ACTION ITEM – On how many lines of the records below does the string "силу" appear? Reply with only the number.
AVAILABLE DATA section start
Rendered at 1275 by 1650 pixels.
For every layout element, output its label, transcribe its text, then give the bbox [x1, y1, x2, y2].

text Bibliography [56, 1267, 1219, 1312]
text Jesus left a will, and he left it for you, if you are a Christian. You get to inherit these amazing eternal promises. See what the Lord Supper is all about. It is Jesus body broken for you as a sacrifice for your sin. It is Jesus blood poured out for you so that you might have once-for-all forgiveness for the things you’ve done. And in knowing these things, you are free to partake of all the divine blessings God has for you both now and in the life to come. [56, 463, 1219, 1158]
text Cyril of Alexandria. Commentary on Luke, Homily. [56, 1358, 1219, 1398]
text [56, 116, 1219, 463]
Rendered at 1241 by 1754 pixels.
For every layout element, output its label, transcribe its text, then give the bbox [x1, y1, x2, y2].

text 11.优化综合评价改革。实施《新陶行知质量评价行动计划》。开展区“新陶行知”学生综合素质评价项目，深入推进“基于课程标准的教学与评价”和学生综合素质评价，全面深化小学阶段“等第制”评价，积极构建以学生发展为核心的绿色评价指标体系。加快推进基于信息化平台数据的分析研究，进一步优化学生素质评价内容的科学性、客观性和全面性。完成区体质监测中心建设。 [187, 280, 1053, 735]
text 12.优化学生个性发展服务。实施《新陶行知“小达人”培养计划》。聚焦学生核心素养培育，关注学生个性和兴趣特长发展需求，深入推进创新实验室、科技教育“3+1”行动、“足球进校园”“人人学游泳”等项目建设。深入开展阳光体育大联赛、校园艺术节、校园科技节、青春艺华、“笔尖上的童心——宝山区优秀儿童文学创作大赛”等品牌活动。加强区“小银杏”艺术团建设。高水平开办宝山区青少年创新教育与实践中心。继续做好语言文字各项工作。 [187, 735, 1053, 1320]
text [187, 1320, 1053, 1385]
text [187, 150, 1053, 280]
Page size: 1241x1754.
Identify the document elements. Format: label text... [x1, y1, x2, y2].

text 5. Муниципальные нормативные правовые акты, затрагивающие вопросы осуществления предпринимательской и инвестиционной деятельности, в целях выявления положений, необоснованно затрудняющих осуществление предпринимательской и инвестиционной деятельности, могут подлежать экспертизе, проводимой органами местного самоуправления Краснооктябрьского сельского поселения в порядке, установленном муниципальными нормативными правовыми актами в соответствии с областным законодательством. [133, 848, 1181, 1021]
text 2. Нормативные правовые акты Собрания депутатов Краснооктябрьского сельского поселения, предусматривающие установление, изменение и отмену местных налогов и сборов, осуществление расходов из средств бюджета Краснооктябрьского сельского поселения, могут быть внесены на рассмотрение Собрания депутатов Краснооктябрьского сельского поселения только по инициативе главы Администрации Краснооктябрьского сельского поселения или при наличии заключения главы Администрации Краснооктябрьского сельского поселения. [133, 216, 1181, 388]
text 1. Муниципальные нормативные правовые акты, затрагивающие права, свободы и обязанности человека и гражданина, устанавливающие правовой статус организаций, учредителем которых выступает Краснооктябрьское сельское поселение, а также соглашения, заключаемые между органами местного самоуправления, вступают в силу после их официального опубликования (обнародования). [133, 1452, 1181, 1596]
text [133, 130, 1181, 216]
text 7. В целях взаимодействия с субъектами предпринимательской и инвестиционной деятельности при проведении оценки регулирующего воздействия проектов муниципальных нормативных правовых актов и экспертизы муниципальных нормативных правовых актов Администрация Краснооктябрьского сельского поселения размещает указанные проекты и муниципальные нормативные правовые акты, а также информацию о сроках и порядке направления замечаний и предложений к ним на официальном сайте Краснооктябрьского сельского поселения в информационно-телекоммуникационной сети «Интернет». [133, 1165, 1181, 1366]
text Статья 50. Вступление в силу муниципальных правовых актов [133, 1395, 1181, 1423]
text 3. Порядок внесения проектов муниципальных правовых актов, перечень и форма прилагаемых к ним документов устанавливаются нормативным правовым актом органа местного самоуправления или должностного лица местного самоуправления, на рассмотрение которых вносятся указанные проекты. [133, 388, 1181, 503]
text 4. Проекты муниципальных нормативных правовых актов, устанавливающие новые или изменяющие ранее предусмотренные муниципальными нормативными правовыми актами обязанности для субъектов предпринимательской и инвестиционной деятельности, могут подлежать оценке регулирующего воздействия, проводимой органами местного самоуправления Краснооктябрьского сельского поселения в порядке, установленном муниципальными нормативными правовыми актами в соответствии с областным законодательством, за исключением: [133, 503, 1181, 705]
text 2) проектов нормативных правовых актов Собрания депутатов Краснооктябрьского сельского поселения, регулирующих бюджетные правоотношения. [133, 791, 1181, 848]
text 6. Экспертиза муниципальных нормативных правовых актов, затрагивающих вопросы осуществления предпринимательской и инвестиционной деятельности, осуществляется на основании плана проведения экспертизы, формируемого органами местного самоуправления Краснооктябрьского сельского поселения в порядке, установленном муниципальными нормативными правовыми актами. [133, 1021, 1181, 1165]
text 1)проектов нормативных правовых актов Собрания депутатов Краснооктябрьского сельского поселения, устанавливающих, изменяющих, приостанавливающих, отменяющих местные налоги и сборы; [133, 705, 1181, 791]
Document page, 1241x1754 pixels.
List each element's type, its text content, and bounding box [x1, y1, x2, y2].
AVAILABLE DATA section end
SOLUTION FOR THIS EXERCISE – 2